Paris, Place des Vosges

fotografia: filipe sousa | 18 fevereiro 2022

 

















Paris, teremos-sempre-Paris.

«O Sena passa espesso, cor de chumbo, da cor do céu. Notre Dame como um grande mamífero branco cheio de gárgulas.
Volto costas, meto para dentro.
Saint-Louis são três ruas e eu tenho de andar para não morrer do coração.
(...)
Um, respirar. Dois, abrir os olhos. Cá estão os parisienses no seu frufru de petit-quois. Compram baguetes com mãos enluvadas e cachecóis de caxemira. Já cá estavam antes, cá estarão depois.
(...)
Volto à beira-rio, com o meu saco de viagem. É aquela hora em que o dia muda para a noite. O céu está cheio de silhuetas. Tenho a cara gelada, lábios de morta. Mais um minuto e morro disto.
Mas vais aparecer nas minhas costas.
Aqui estás.
(...)
...damos a volta ao clarão fantasmagórico de Notre Dame, e paramos de queixo levantado para a fachada, como se fosse a lua.
As noites de inverno têm a aura das coisas fechadas sobre si. Uma noite assim é para nós.
(...)
Dois anos e meio depois - no verão depois de teres desaparecido  -, fui a Paris fazer uma entrevista.
Quando me vi livre, caminhei até ao Jardim das Tulherias.
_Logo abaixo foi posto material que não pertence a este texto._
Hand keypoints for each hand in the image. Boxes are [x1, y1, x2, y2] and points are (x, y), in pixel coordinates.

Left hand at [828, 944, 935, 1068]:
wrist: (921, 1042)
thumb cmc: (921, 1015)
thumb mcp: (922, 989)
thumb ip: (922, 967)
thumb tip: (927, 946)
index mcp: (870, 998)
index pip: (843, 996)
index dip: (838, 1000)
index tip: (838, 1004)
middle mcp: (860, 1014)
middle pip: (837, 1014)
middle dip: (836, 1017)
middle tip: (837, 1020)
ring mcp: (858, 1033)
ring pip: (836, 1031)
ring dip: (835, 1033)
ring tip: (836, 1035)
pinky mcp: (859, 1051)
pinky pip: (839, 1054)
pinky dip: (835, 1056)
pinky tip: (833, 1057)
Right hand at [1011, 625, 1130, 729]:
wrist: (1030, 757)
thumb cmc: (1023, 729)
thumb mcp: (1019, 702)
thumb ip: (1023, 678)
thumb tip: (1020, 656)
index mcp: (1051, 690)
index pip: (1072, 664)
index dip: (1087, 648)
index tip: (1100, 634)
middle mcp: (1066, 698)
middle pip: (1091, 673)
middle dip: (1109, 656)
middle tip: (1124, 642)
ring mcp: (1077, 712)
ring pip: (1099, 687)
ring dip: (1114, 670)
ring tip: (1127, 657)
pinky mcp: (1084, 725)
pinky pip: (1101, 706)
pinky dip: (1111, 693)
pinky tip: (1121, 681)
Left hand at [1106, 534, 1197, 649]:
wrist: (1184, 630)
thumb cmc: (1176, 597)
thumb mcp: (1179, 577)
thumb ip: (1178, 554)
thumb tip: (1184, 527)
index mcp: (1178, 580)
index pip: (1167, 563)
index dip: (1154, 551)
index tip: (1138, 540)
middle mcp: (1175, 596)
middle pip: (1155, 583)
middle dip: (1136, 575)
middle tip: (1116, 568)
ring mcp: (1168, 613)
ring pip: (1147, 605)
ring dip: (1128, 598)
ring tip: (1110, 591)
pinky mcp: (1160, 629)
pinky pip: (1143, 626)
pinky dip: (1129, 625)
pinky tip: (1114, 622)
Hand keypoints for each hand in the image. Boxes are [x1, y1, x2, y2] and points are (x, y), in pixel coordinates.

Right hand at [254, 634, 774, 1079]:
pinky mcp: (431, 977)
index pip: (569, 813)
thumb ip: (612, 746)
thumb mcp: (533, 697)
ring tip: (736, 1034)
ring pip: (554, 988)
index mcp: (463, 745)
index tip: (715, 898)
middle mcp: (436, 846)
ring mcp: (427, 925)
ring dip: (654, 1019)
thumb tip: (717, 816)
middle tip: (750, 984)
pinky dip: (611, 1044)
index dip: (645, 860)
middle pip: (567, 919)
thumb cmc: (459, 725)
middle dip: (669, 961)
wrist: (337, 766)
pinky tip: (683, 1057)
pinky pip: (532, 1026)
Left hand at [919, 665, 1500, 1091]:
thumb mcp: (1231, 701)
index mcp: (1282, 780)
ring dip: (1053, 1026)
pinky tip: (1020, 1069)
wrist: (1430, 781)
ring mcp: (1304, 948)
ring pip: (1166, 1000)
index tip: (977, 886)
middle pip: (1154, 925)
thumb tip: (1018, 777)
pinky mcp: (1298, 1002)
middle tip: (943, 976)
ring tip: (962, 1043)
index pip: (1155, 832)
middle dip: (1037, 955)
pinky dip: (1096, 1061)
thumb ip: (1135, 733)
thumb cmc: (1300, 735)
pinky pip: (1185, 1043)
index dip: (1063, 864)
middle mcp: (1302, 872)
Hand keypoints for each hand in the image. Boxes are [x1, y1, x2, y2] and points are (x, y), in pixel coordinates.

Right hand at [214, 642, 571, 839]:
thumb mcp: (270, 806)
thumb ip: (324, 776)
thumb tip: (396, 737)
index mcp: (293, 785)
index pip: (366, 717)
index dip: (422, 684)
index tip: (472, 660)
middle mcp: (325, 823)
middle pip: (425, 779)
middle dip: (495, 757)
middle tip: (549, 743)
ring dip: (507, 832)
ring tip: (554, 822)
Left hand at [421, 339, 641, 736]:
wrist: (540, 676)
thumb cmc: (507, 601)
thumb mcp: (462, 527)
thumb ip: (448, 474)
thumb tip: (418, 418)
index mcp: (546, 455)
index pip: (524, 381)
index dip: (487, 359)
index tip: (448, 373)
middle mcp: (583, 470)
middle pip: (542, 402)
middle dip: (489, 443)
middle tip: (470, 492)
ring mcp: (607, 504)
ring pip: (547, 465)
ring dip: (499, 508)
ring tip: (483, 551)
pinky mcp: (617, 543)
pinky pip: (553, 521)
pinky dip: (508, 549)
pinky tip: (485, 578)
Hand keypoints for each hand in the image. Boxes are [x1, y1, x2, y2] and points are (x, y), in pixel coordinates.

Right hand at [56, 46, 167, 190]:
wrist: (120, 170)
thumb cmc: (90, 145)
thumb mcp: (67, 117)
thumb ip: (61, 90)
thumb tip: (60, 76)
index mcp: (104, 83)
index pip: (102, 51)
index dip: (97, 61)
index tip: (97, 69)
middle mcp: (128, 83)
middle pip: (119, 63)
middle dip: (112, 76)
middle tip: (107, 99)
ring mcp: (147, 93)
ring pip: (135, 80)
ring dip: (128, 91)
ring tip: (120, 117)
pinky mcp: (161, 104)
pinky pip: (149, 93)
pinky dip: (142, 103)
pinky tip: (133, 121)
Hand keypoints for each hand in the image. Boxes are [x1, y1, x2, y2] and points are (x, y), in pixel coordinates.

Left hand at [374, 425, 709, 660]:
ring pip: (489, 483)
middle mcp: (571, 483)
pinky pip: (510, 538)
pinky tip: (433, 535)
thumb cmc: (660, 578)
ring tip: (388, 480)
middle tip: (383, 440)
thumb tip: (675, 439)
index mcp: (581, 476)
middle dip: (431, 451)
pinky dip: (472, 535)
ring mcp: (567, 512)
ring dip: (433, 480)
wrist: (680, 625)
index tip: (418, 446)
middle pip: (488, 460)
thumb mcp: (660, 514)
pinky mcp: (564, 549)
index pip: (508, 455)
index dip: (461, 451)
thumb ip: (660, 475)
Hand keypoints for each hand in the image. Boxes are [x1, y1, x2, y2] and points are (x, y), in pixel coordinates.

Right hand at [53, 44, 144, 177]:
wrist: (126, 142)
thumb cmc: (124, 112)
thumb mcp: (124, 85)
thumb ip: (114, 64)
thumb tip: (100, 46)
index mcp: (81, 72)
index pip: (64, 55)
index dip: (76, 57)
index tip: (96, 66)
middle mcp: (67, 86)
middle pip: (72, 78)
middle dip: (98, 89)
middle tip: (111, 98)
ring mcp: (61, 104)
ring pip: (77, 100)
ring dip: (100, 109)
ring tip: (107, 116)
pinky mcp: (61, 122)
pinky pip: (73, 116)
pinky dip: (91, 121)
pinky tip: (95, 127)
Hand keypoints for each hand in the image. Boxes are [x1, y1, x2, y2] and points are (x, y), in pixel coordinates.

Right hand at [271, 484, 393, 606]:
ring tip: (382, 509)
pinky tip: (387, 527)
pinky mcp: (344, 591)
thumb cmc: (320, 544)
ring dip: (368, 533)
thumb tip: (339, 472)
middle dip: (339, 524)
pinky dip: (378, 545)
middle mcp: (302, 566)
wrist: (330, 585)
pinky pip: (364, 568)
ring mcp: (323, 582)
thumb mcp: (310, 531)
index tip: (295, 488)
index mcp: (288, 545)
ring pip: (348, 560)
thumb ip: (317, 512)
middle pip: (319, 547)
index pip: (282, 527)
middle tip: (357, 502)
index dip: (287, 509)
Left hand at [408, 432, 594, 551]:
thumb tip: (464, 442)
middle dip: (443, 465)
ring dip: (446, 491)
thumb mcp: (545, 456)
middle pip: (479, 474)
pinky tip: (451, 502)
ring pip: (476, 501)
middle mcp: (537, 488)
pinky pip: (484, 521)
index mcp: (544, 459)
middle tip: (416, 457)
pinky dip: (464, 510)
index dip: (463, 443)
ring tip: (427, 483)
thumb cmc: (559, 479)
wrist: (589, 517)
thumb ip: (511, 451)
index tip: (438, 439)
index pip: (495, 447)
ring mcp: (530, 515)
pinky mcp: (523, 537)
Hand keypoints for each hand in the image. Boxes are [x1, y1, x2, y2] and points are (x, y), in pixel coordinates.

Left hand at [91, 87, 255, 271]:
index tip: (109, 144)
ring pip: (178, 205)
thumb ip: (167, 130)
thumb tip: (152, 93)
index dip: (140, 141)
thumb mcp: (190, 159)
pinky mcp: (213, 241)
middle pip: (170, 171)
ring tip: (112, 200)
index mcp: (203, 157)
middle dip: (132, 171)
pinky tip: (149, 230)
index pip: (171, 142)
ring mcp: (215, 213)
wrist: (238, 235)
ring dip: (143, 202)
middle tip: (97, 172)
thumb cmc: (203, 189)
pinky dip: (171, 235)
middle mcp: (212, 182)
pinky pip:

O sol estava a um palmo de se pôr. Árvores em recorte negro, a grande roda muito lenta, o lago com patos e repuxos, sabrinas na gravilha, japonesas com indianos, carrinhos de bebés, uma barraquinha artisan glacier, gelados morango-menta, um homem de cabelos brancos e olhos fechados, mãos cruzadas no colo.
Pensei em Proust e na Condessa de Ségur. Pensei viver em Paris, cadeirinhas reclinadas ao poente como diante do mar, tantas coisas para fazer em Paris, e para não fazer.
(...)
Antes mesmo de entrar no quarto, gosto muito que este hotel só possa ser em Paris, a ranger e a afundar desde Victor Hugo.
(...)
Andamos por Paris. Passamos a ponte para Notre Dame e daí para o Marais. Vagueamos ao longo das arcadas da Place des Vosges onde Marjane Satrapi teve um ateliê. Eu falo-te do Persépolis e tu falas-me de Fela Kuti e do filho, Femi. Ouviste-o na Nigéria.
É bom dar as mãos neste frio. É bom andar abraçado neste frio. Paris, teremos-sempre-Paris.»

Alexandra Lucas Coelho, E a noite roda, Edições Tinta-da-China, Lisboa, 2014, pp. 75, 76, 78, 80, 82.